À sa dernière année sur les bancs d’école, Pascale Renaud-Hébert a assisté, dans une classe ouverte, à une scène présentée par Olivier Arteau, un étudiant de première année.

« Je l’avais trouvé bon et j’ai eu un flash. Ça m’a amenée à écrire une scène avec deux personnes qui se retrouvent dans un Subway », a-t-elle raconté.

Les premières graines de Hope Town étaient semées. Et sans le savoir, à ce moment, Olivier Arteau venait d’obtenir le rôle du frère disparu.

Une réelle histoire de disparition a ensuite allumé le projet.

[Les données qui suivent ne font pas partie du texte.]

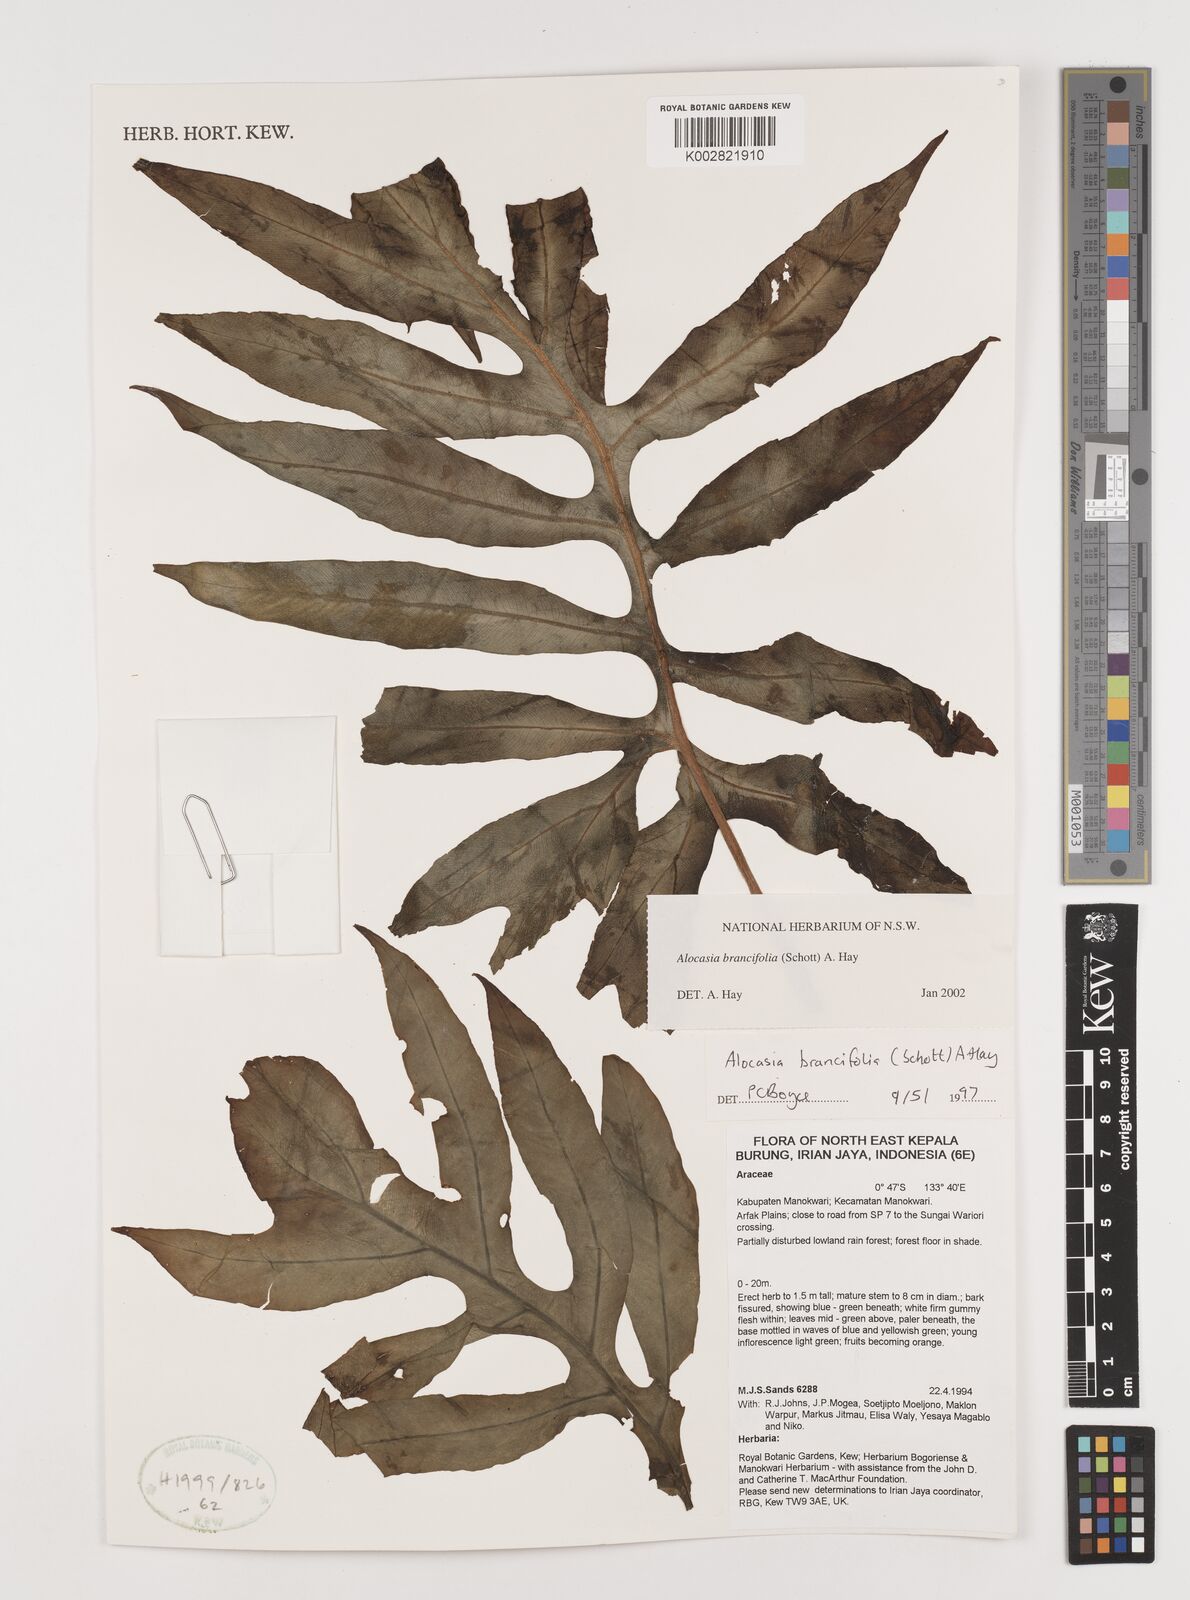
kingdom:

« Une amie qui travaillait comme journaliste à la télévision m’a raconté avoir reçu un appel d’un gars qui était porté disparu. Il leur a demandé de ne plus diffuser sa photo, précisant qu’il était parti volontairement et qu’il ne voulait pas que sa famille le retrouve », a-t-elle mentionné.

Dilemme moral

L’auteure et comédienne pense aux familles qui sont dans l’attente, qui s’imaginent le pire et qui vivent un enfer.

« Isabelle subit un choc lorsqu’elle se retrouve face à face avec son frère. Elle essaie de comprendre ce qui s’est passé et elle sera confrontée à entendre des choses qu’elle n’aurait pas pu imaginer. Alexandre, en contrepartie, prend conscience de plusieurs choses. Ça le frappe. J’avais envie d’explorer le dilemme moral entourant cette situation », a-t-elle raconté.

En décembre 2016, Pascale Renaud-Hébert présente une courte scène de ce qui deviendra Hope Town, lors de l’édition de Québec du festival du Jamais Lu.

Marianne Marceau, directrice de l’événement, a communiqué avec Michel Nadeau, directeur artistique de La Bordée, pour lui parler de ce qu’elle venait de voir.

« Il l’a lu et il a préféré attendre d’avoir un texte complet entre les mains. Les gens autour de moi m’ont encouragée à développer ce projet pour en faire une pièce », explique l’auteure.

Un an plus tard, Pascale Renaud-Hébert présentait une première version de cette œuvre lors de l’édition montréalaise du Jamais Lu.

« La pièce a évolué, mais l’essence est restée la même. Je l’ai allongée, j’ai ajouté des morceaux et déplacé certaines choses », a-t-elle indiqué, avouant ressentir un peu de nervosité, à quelques jours de la première.

Hope Town est présentée du 29 octobre au 23 novembre au théâtre La Bordée.